Because the voltages and power levels are so high, you can not simply shunt excess energy to GND, as that would blow up most protection devices.

[Muku]

So, I need to implement the entire circuit for this to work? I was hoping I could just use the Over voltage disconnect part since the switcher I am using already has a soft start and current limiting feature and adding a PTC fuse would suffice. What would be a cheap way to implement a crude over voltage protection? Would is be possible to use just a TVS diode like woth ESD protection?

[Muku]

I drew a circuit based on the above circuit


Would this circuit be of any use? What would be the problem with such a circuit?

[MasterT]

What kind of electronics - how much current does it consume?  For 1-5 amps you can use common 3-pin voltage regulators, most  of them could withstand 40V at the input.

[Muku]

What kind of electronics - how much current does it consume?  For 1-5 amps you can use common 3-pin voltage regulators, most  of them could withstand 40V at the input.
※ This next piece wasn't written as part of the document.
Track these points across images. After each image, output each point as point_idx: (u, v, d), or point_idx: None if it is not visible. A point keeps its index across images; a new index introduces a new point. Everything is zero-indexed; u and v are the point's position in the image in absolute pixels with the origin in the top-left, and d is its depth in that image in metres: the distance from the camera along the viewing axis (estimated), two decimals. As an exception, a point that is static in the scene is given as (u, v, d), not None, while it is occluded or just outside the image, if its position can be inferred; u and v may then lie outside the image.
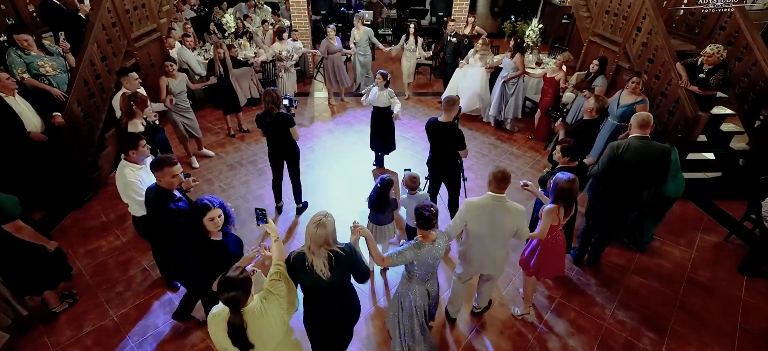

Do you mean linear regulators? It is going to be a battery operated device with a small 350mAh battery so, linear regulators wouldn't really be a good choice.

[MasterT]

I see. Your simplified version of circuits seems O'K for me. What I would add, is a small series resistor & cap at the output, though capacitance inside of the load may be enough to mitigate slow MOSFET response, 100-s nanosec or so.
See also reply #5 https://www.eevblog.com/forum/beginners/zener-failed-short/new/?topicseen#new

[bdunham7]

So, I need to implement the entire circuit for this to work? I was hoping I could just use the Over voltage disconnect part since the switcher I am using already has a soft start and current limiting feature and adding a PTC fuse would suffice. What would be a cheap way to implement a crude over voltage protection? Would is be possible to use just a TVS diode like woth ESD protection?

I would retain the gate clamp in an circuit specifically designed to deal with transient overloads and inductance.  Other than that I don't see why it wouldn't work on its own as you have drawn.

You can't use plain clamping like a TVS or zener crowbar in this situation unless you can use a resistor or PTC before it to limit the maximum input current.  If your device draws less than 1A, this might be feasible, but beyond that you'd need heavier duty clamping devices.

[PeteH]

I like the linear regulator idea...  Set it for 14 or 15V so it's in dropout. Get a low drop out one... It'll ride through transients and clamp (regulate its output). If it gets too hot it'll timeout. Self protected.... Nominally at 12 or 14 it'll have low power loss since it's fully enhanced....

[Muku]

Thank you everyone for your replies. My device draws 2.5 amps, 3 amps just to be safe but that for small period of time when it is operating. Most of the time it is in sleep mode. It is a 433Mhz radio module which transmits GPS location from on board GPS. It operates in legal power range but due to Li-ion battery charger and GPS receiver the current consumption adds up.

If I may ask what is purpose of the the gate clamp, is it to maintain the gate to source voltage so the mosfet is safe? and would removing the inrush current control be of any problem. I have 22uF ceramic cap on the input side of my switcher which is MP2617H buck converter with li-on charger.

In the above circuit if mosfet drain to source voltage is less than -40v than it would be destroyed? So, the maximum voltage the circuit can protect against is the drain-source voltage of the mosfet?

 

[Muku]

I like the linear regulator idea...  Set it for 14 or 15V so it's in dropout. Get a low drop out one... It'll ride through transients and clamp (regulate its output). If it gets too hot it'll timeout. Self protected.... Nominally at 12 or 14 it'll have low power loss since it's fully enhanced....

It would be great if I could use a Linear Regulator but the I have to drop the voltage to 4.2v and then 3.3v from 14v for everything to operate.